━━ 提示文
1年生の後期に学ぶ授業です。1年次の前期において「看護学概論」「基礎看護技術演習Ⅰ」「基礎看護学実習Ⅰ」で学んだ知識をもとに、フィジカルアセスメントの基本技術を学んでいきます。最新の高度実践シミュレーターを用いて聴診などの技術を学ぶ演習やVR(Virtual Reality)空間内での事例を用いたシミュレーション演習などを通して、看護の基本となる技術を学習します。
在宅・公衆衛生看護学領域は、地域で疾病や障害を持ちながら生活を送る人々とその家族を対象とした在宅看護学と、地域で生活する全ての人々、そして人々の生活の場である地域(=コミュニティ)を対象とした公衆衛生看護学の2つから成り立っています。地域で生活する人々の多様なニーズを社会情勢と関連づけて捉え、個人・家族、集団、地域の健康課題と強みを見出し、QOLの向上を目指した看護活動を探究します。
地域診断は保健師活動の基盤となる活動で、最近では看護活動の中でも注目を浴びています。3年次前期に学ぶこの授業では、地域(=コミュニティ)を看護の対象として認識し、地域で生活する人々の健康と生活のニーズを多社会条件と関連させて角的にアセスメントするための理論を学びます。そして、地域の情報収集・アセスメントから健康課題を導く具体的方法について演習を通して学びます。
成人看護学は、働いて生活を営むなど社会的役割をもった基本的に自律・自立している青年期から老年期への移行期までの方を対象とします。急性状態にある人とその家族の特徴を理解し状態に合わせた回復・適応への援助や家族ケアを学びます。また、慢性疾患をもつ人の身体的・心理的・社会的特徴を理解し、対象者が病気とともに、その人らしく生活を営むための援助を学びます。
「成人看護学概論」「成人看護援助論Ⅰ、Ⅱ」で学習した成人看護援助に必要な看護技術や看護援助過程について実践的に学習します。成人看護学実習の事前学習として手術からの回復期の看護を含む周手術期の看護援助技術の習得、および慢性疾患をもつ対象者に対するセルフマネジメントにつながる健康支援について、科学的根拠を確認しながら実践的に学びます。
老年看護学は、高齢者が人生の最終段階における課題に対応し、自律的な生活を送れるような看護を学びます。講義では、高齢者理解を深め、加齢による機能変化と生活への影響を知り、高齢者の健康生活を支える看護を学びます。演習や実習では、高齢者の生活機能を中心に、「疾患」や「加齢変化」だけでなく、高齢者がこれまで歩んできた生活史を踏まえた看護援助を考え実践し、学びを深めます。
━━━━
━━ 提供データ
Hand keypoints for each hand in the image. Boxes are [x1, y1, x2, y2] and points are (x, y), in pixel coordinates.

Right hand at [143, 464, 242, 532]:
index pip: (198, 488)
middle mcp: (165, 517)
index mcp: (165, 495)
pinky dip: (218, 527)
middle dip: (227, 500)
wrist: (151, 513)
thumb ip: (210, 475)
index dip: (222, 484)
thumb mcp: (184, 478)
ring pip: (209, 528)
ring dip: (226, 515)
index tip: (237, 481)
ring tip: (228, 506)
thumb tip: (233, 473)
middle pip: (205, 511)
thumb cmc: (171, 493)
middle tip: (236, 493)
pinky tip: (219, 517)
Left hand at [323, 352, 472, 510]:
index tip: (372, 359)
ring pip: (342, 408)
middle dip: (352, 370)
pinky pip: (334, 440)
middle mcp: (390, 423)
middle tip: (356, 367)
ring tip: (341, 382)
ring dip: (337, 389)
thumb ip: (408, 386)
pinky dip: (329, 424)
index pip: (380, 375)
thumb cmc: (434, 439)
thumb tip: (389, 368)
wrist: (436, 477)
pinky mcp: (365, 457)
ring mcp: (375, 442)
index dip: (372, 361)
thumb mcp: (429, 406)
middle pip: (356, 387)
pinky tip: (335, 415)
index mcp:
━━━━
### 課題一覧
a - 看護学の授業紹介の文章に照らすと、次の(i)〜(iii)は正しいでしょうか。それぞれ「はい」か「いいえ」で答え、判断の根拠となる本文の語句をそのまま引用してください。(i) 在宅・公衆衛生看護学領域は、在宅看護学と公衆衛生看護学の2つから成り立っている。(ii) 地域診断の授業は3年次後期に学ぶ。(iii) フィジカルアセスメントの基本技術を学ぶ授業は1年生の前期に学ぶ。
b - 看護学の授業紹介の文章を、最後の文の後から書き進めてください。

### 課題の解答
a -
(i) はい。「在宅看護学と、地域で生活する全ての人々、そして人々の生活の場である地域(=コミュニティ)を対象とした公衆衛生看護学の2つから成り立っています」
(ii) いいえ。「3年次前期に学ぶこの授業では」
(iii) いいえ。「1年生の後期に学ぶ授業です。」

b -
4年次の選択科目です。認知症は身近な病気になってきましたが、ひとことで“認知症”と言っても、様々な種類があり、ケア方法も異なります。本科目は、3年次までに学習したことに加えて、認知症ケアをより探求できる授業です。VR(Virtual Reality)を用いて認知症をもつ人の当事者体験や、家族介護者の方に来学いただいてお話を伺ったりします。また、地域に暮らす認知症の人の支援について、フィールドワークを取り入れ、認知症ケアの実際を学びます。
小児看護学は、子どもとその家族を対象としていますが、現在ではお腹の中の赤ちゃんから、キャリーオバーして青年期に至るまで、対象の幅が広がっています。4年間で、子どもの成長発達や日常生活を理解し、急性期・慢性期・終末期などの病時期別の看護、子どもの関わり方や小児特有の看護技術などを学びます。実習では、看護師の指導を受けながら実践力を身につけていきます。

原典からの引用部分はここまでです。